Friday 12 August 2016

Scanning is slow - should I split?

Almost 4 years ago, I wrote a post entitled Scanning is slow.  Well, to be fair, it is.

The example code that I gave was for counting how many times a substring appeared within a string...

  temp = list
  total = 0
  scan temp,"ABC"
  while $result > 0 )
    total = total+1
    temp = temp[$result+3]
    scan temp,"ABC"
  endwhile

I gave a perfectly simply alternative which performed much better in this scenario, using $replace and $itemcount

However, I found myself in a similar situation yesterday, but I couldn't use this trick, because I needed to loop through, searching for certain substrings, but without changing the string that I was looping through.

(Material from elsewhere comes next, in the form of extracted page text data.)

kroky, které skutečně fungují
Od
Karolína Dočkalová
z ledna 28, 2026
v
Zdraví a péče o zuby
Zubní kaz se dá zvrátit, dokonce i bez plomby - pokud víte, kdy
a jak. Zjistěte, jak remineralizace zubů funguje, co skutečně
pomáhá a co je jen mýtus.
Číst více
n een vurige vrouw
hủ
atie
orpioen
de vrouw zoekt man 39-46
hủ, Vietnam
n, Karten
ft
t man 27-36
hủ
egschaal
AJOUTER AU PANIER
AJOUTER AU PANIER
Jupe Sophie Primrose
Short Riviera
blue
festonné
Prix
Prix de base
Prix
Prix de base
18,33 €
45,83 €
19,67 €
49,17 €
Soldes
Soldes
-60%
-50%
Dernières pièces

A thought occurred to me, which was that I was always taking the string from after the value I'd found and scanning again, so in this case, what about using $split instead?

To compare against to above, I came up with something like this...

  temp = list
  total = 0
  $result = $split(temp,1,"ABC",lhs,rhs)
  while ( $result > 0 )
    total = total+1
    temp = rhs
    $result = $split(temp,1,"ABC",lhs,rhs)
  endwhile

I tested this by doing 500 iterations, on a string with 500 instances (so total was 250000 at the end)...

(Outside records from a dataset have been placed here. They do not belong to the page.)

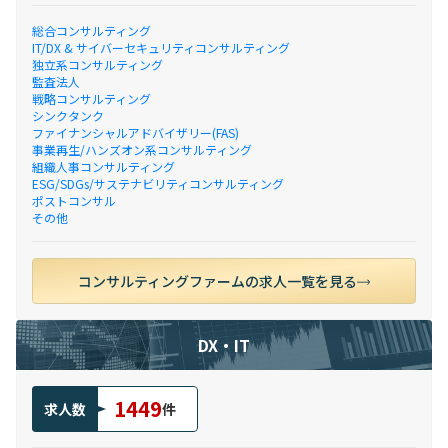
総合コンサルティング
IT/DX & サイバーセキュリティコンサルティング
独立系コンサルティング
監査法人
戦略コンサルティング
シンクタンク
ファイナンシャルアドバイザリー(FAS)
事業再生/ハンズオン系コンサルティング
組織人事コンサルティング
ESG/SDGs/サステナビリティコンサルティング
ポストコンサル
その他
コンサルティングファームの求人一覧を見る
DX・IT
1449
求人数
件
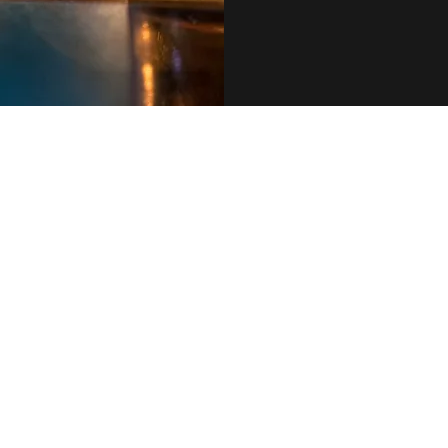
079 455 42 71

$scan: 20.94, 20.67, 20.85 - almost 21 seconds.
$split: 27.09, 27.48, 26.83 - around 27 seconds.

So $split definitely looked worse off, it looked like $scan was better suited to what I needed (as I wasn't interested in the left hand side).

However, these tests have been seeing whether I can use $split to improve my $scan loop, and this seemed a little unfair now I'd proven it couldn't, so I thought I'd flip it on it's head and see if $scan is better at doing what $split is designed for.


So for $split this is quite easy, a simple line which splits the string into two parts...

  $result $split(temp,1,"~",lhs,rhs)

Using $scan this is a little more complicated, and requires a little string manipulation...

  $result $scan(temp,"~")
  lhs = temp[1:$result-1]
  rhs = temp[$result+1]


When I compared the two over 2,000,000 iterations, I got these results...

$split: 10.19, 9.78, 10.01 - around 10 seconds.
$scan: 16.60, 16.51, 16.82 - over 16 seconds.

So I've worked out that $split is good for splitting and $scan is good for scanning... Why am I writing this up in a blog post, you might wonder!

Well I then considered the fact that I was splitting a string on a delimiter that I knew existed.  And in the real world situation I was working on, this wasn't a fair assumption, as often the delimiter would not be there.  So I tried this again, but with a different delimiter, that wouldn't be found in the string...

$split: 10.66, 10.73, 10.87 - a little over 10 seconds.
$scan: 9.20, 9.00, 8.44 - around 9 seconds.

So it looks like it's not quite as straightforward as I thought.  However, the saving when it is found is quite a lot larger than the loss when it's not found, so maybe $split is still best overall.

Summary: If you're looking to scan through a string, use $scan, and if you're looking to split a string (especially if you expect the delimiter to be there), use $split.